The differences between graded lexicographic and graded reverse lexicographic orders are subtle, since they in fact coincide for 1 and 2 indeterminates. The first difference comes for degree 2 monomials in 3 indeterminates, which are graded lexicographic ordered as $x_1^2 > x_1 x_2 > x_1 x_3 > x_2^2 > x_2 x_3 > x_3^2$ but graded reverse lexicographic ordered as $x_1^2 > x_1 x_2 > x_2^2 > x_1 x_3 > x_2 x_3 > x_3^2$. The general trend is that the reverse order exhibits all variables among the small monomials of any given degree, whereas with the non-reverse order the intervals of smallest monomials of any given degree will only be formed from the smallest variables.

=== Elimination order ===
Block order or elimination order (lexdeg) may be defined for any number of blocks but, for sake of simplicity, we consider only the case of two blocks (however, if the number of blocks equals the number of variables, this order is simply the lexicographic order). For this ordering, the variables are divided in two blocks x_{1},..., x_{h} and y_{1},...,y_{k} and a monomial ordering is chosen for each block, usually the graded reverse lexicographical order. Two monomials are compared by comparing their x part, and in case of a tie, by comparing their y part. This ordering is important as it allows elimination, an operation which corresponds to projection in algebraic geometry.

=== Weight order ===
Weight order depends on a vector $(a_1,\ldots,a_n)\in\R_{\geq0}^n$ called the weight vector. It first compares the dot product of the exponent sequences of the monomials with this weight vector, and in case of a tie uses some other fixed monomial order. For instance, the graded orders above are weight orders for the "total degree" weight vector (1,1,...,1). If the a_{i} are rationally independent numbers (so in particular none of them are zero and all fractions $\tfrac{a_i}{a_j}$ are irrational) then a tie can never occur, and the weight vector itself specifies a monomial ordering. In the contrary case, one could use another weight vector to break ties, and so on; after using n linearly independent weight vectors, there cannot be any remaining ties. One can in fact define any monomial ordering by a sequence of weight vectors (Cox et al. pp. 72–73), for instance (1,0,0,...,0), (0,1,0,...,0), ... (0,0,...,1) for lex, or (1,1,1,...,1), (1,1,..., 1,0), ... (1,0,...,0) for grevlex.

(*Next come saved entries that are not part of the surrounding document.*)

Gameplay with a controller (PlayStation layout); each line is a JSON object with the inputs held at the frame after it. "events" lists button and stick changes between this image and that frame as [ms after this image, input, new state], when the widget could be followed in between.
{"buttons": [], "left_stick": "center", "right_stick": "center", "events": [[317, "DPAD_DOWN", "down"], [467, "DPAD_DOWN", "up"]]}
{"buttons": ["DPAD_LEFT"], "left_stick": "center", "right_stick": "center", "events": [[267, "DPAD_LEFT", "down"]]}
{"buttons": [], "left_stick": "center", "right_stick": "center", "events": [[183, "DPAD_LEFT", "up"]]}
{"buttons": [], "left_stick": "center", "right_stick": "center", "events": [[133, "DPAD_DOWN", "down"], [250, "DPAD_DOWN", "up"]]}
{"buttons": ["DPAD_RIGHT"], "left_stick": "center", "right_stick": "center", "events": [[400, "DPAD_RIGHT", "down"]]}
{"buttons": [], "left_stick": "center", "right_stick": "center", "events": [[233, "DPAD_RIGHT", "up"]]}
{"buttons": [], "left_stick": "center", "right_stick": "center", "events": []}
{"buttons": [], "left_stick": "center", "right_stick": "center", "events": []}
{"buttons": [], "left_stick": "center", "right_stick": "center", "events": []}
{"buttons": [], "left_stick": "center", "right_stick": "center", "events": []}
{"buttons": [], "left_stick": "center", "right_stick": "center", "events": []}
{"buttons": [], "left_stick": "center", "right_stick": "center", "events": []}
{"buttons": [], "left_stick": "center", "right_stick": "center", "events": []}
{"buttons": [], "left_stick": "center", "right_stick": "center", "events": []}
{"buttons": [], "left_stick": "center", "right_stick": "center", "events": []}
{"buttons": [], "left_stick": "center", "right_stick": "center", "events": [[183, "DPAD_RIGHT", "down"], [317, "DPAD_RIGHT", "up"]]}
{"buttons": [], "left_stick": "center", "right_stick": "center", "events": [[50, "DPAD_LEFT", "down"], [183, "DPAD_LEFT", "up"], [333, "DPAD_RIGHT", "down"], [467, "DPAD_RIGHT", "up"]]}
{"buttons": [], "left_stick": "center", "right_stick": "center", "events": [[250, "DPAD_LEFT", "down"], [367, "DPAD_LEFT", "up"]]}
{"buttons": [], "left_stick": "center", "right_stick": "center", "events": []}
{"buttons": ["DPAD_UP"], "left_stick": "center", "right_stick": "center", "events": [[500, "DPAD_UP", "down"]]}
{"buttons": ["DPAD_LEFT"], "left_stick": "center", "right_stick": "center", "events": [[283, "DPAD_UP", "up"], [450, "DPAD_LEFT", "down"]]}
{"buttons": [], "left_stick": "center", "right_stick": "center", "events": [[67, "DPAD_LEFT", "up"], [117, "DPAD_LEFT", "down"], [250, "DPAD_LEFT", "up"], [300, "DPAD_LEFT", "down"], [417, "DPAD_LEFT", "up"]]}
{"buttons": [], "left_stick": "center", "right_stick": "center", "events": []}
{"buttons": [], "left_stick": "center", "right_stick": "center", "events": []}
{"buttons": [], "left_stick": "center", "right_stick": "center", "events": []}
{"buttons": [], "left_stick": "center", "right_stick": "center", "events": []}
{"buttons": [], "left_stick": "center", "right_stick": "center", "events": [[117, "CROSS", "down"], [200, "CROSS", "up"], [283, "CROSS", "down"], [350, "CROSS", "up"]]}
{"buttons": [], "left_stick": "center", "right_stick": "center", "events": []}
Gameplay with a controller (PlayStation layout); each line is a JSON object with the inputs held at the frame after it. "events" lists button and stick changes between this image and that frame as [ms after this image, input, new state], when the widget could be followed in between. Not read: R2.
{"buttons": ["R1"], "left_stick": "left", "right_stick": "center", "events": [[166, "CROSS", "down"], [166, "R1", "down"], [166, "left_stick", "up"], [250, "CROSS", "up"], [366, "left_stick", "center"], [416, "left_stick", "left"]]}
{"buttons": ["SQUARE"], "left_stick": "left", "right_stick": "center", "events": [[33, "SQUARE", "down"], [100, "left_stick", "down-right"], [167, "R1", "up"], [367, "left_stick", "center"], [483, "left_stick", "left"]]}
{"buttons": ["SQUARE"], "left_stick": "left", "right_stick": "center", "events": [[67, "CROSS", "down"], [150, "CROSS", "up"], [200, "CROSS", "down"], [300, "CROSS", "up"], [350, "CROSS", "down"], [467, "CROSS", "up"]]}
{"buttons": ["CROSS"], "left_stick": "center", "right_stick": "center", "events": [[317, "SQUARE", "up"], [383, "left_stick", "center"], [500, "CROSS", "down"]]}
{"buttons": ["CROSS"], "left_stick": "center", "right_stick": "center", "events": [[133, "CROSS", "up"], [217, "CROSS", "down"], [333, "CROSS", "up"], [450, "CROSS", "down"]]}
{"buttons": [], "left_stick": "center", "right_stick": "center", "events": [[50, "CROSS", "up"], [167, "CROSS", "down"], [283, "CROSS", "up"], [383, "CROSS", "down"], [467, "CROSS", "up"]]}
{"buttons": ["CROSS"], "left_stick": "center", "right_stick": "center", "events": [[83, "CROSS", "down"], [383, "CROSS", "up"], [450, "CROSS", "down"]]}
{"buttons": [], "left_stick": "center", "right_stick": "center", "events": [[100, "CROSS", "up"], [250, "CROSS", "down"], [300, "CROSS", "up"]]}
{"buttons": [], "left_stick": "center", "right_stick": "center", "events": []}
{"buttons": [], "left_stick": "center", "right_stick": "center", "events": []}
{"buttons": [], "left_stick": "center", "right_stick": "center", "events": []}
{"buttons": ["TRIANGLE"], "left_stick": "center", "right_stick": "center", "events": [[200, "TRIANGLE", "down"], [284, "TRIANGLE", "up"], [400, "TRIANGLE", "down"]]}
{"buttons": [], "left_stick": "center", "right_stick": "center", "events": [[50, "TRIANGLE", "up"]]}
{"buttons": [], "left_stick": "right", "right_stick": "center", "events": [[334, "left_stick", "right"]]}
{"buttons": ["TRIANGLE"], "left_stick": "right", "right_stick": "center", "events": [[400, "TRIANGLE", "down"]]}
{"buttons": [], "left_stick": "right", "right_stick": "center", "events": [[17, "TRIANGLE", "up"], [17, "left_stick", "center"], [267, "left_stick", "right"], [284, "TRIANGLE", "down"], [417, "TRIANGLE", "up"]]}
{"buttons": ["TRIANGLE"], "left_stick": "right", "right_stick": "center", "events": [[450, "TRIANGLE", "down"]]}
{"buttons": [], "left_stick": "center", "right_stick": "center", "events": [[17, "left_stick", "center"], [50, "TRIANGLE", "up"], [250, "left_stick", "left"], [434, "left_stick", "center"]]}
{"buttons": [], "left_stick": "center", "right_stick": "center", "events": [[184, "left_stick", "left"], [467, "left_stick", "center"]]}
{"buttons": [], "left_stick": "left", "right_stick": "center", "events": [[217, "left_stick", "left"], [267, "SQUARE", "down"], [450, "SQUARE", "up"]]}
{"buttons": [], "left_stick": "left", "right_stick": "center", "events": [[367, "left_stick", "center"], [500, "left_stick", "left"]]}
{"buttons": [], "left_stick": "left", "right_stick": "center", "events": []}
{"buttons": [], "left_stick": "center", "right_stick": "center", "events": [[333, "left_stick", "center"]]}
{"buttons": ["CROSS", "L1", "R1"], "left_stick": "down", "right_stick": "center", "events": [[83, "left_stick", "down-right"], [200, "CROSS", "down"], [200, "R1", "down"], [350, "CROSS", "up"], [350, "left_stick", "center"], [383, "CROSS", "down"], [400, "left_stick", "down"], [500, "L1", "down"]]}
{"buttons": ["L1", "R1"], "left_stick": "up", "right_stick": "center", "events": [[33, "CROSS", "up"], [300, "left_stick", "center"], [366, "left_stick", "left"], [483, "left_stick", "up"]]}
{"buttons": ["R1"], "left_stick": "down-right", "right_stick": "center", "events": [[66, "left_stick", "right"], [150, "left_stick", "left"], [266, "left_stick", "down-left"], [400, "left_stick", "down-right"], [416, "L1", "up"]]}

For example, consider the monomials $xy^2z$, $z^2$, $x^3$, and $x^2z^2$; the monomial orders above would order these four monomials as follows:

- Lex: $x^3 > x^2z^2 > xy^2z > z^2$ (power of $x$ dominates).
- Grlex: $x^2z^2 > xy^2z > x^3 > z^2$ (total degree dominates; higher power of $x$ broke tie among the first two).
- Grevlex: $xy^2z > x^2z^2 > x^3 > z^2$ (total degree dominates; lower power of $z$ broke tie among the first two).
- A weight order with weight vector (1,2,4): $x^2z^2 > xy^2z > z^2 > x^3$ (the dot products 10>9>8>3 do not leave any ties to be broken here).

== Related notions ==

- An elimination order guarantees that a monomial involving any of a set of indeterminates will always be greater than a monomial not involving any of them.
- A product order is the easier example of an elimination order. It consists in combining monomial orders on disjoint sets of indeterminates into a monomial order on their union. It simply compares the exponents of the indeterminates in the first set using the first monomial order, then breaks ties using the other monomial ordering on the indeterminates of the second set. This method obviously generalizes to any disjoint union of sets of indeterminates; the lexicographic order can be so obtained from the singleton sets {x_{1}}, {x_{2}}, {x_{3}}, ... (with the unique monomial ordering for each singleton).

When using monomial orderings to compute Gröbner bases, different orders can lead to different results, and the difficulty of the computation may vary dramatically. For example, graded reverse lexicographic order has a reputation for producing, almost always, the Gröbner bases that are the easiest to compute (this is enforced by the fact that, under rather common conditions on the ideal, the polynomials in the Gröbner basis have a degree that is at most exponential in the number of variables; no such complexity result exists for any other ordering). On the other hand, elimination orders are required for elimination and relative problems.